職種: 機械学習研究者、コンパイラエンジニア、ハードウェアエンジニア、SRE、データエンジニア
産業AI(自動運転・ロボ・創薬)
トヨタ、ファナック、国立がん研究センター等提携先の大企業と共同で産業別のAI技術を開発・実装。自動運転(トヨタ)、ロボティクス(ファナック)、創薬(国立がんセンター)が3本柱。研究成果を実際の産業に落とし込む「社会実装」が使命。
職種: 研究者(コンピュータビジョン、ロボティクス、バイオインフォマティクス)、エンジニア
リテールソリューション
チェーンストア(小売業)2024年10月に開始したチェーンストア向けのAI業務改善サービス。PFNの技術を製品化し、安定した収益源を確保する事業化の柱。需要予測、在庫最適化、発注自動化などを提供。
職種: MLエンジニア、ビジネス開発、プロダクトマネージャー
ひよぺん対話
PFNに入ったら具体的に何するの?研究だけ?
「研究だけ」ではないけど、研究の比重は非常に高い。大学の研究室に近い雰囲気があるよ。ただし大学と違うのは「研究成果を実際の産業に使ってもらう」ことが求められること。トヨタの自動運転に使われるAI、ファナックのロボットに搭載されるAI——「論文を書いて終わり」ではなく「動くものにする」のがPFNの仕事。

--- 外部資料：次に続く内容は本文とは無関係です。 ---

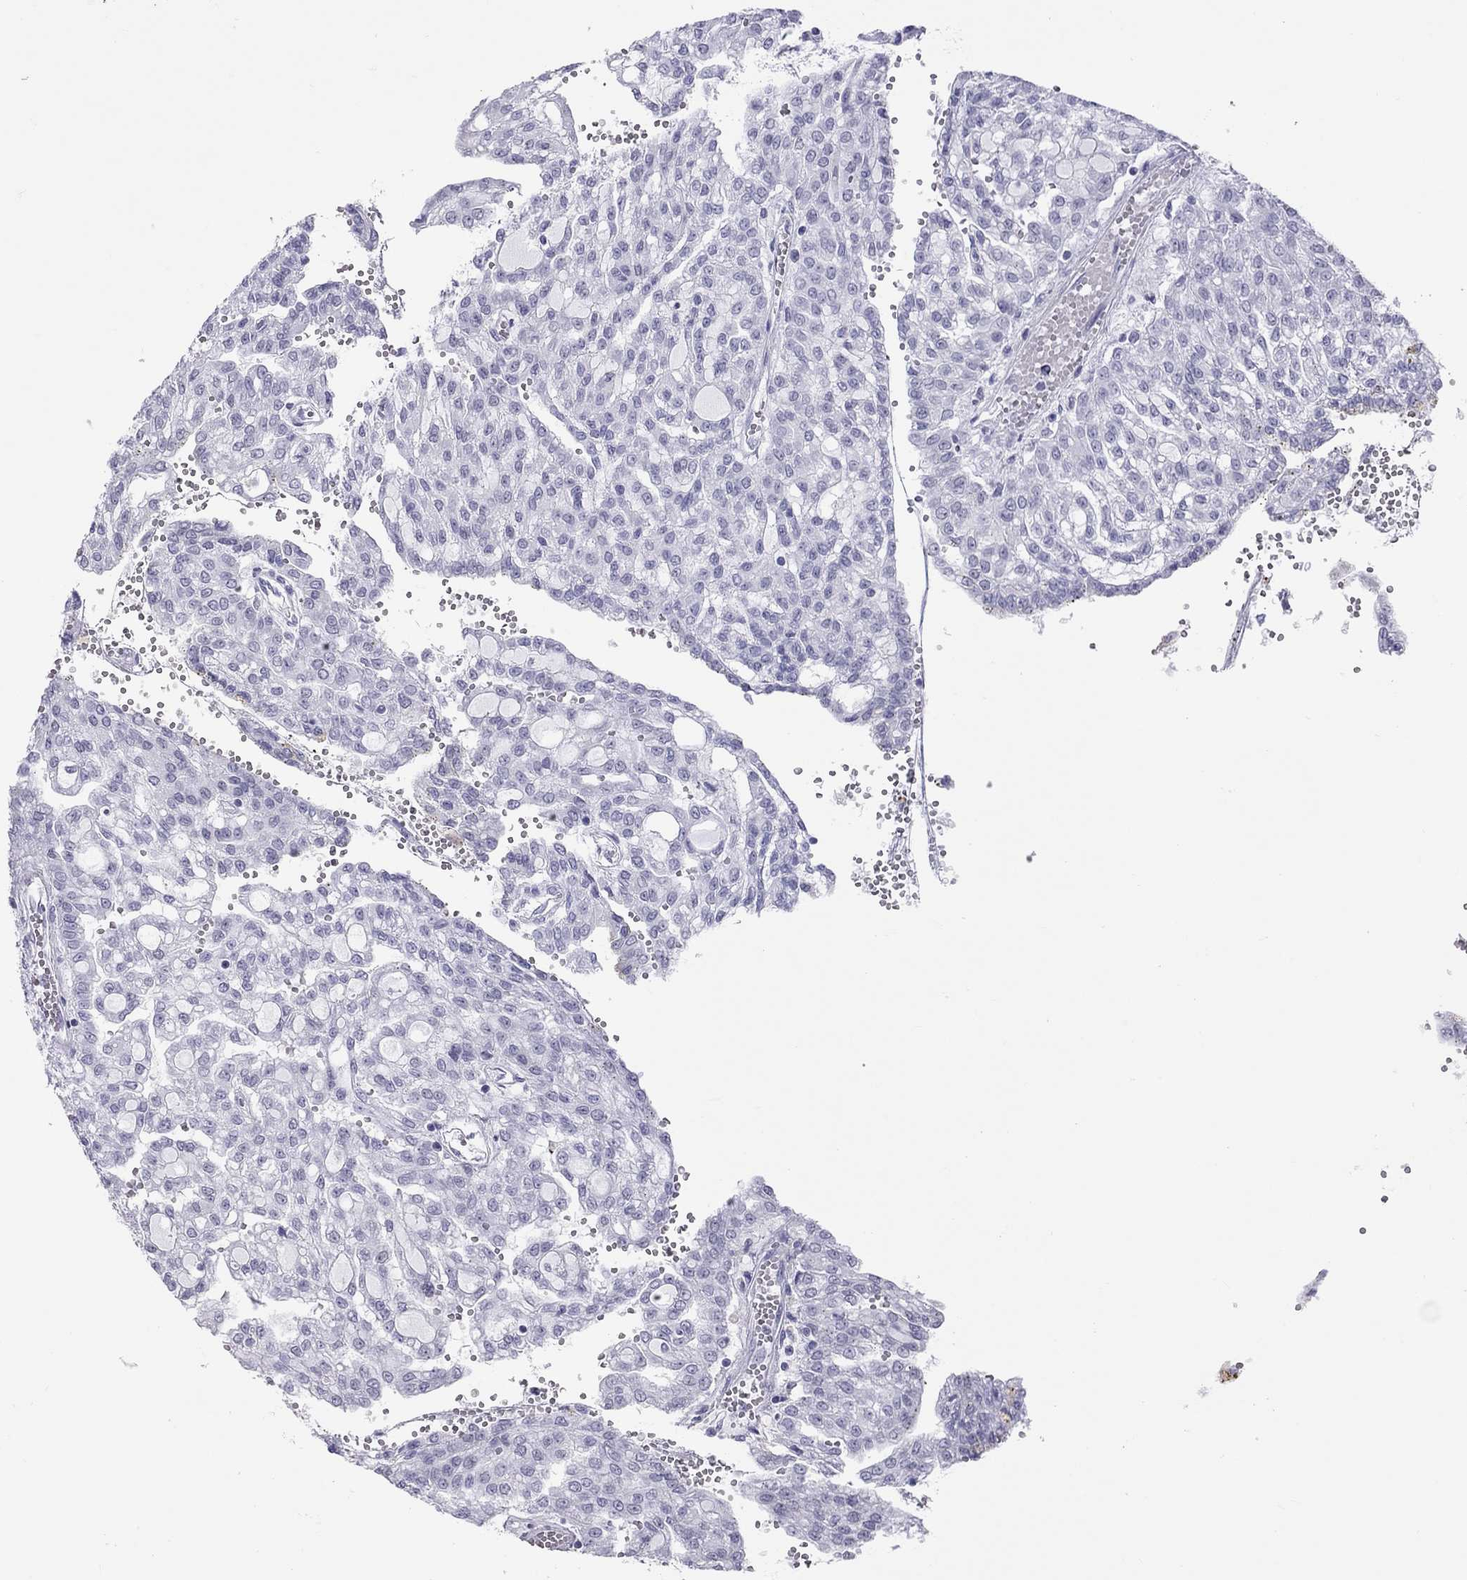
{"staining": {"intensity": "negative", "quantity": "none", "location": "none"}, "tissue": "renal cancer", "cell_type": "Tumor cells", "image_type": "cancer", "snomed": [{"axis": "morphology", "description": "Adenocarcinoma, NOS"}, {"axis": "topography", "description": "Kidney"}], "caption": "Tumor cells show no significant positivity in renal cancer. The staining was performed using DAB to visualize the protein expression in brown, while the nuclei were stained in blue with hematoxylin (Magnification: 20x).", "gene": "JHY", "patient": {"sex": "male", "age": 63}}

最近はPLaMoやPFCPのようなプロダクト開発も増えてて、研究者だけでなくプロダクトエンジニアやSREの需要も高まってるよ。
自動運転ってもう実用化されてるの?
正直、完全自動運転(レベル5)は世界的にもまだ実現していない。PFNが取り組んでるのはトヨタとの協業で、部分的な自動運転(レベル2〜3)の技術開発が中心。「研究しているけど製品になるのはまだ先」という段階のものもある。
これがスタートアップの面白さでもあり怖さでもある。10年研究して製品化できないリスクもある一方で、成功すれば世界を変えるインパクトがある。「確実に成果が出る仕事」をしたい人にはPFNは向かないかもしれない。
MN-Coreって何?なんでAI企業がチップ作ってるの?
AI計算にはGPU(NVIDIAのチップ)が使われるのが一般的だけど、PFNは「AIに特化した自社チップ」を作ってる。なぜかというと、NVIDIAのGPUは汎用的だけど、AI計算だけに特化すれば電力効率を大幅に改善できるから。
MN-Core 2(7nm)はGPUと比べて消費電力あたりの計算性能が高いのが売り。これをPFCPというクラウドサービスに搭載して外部に提供してる。チップ+クラウド+LLMを全部自社で持つのは世界的に見てもOpenAIやGoogleくらい。日本企業では唯一無二だよ。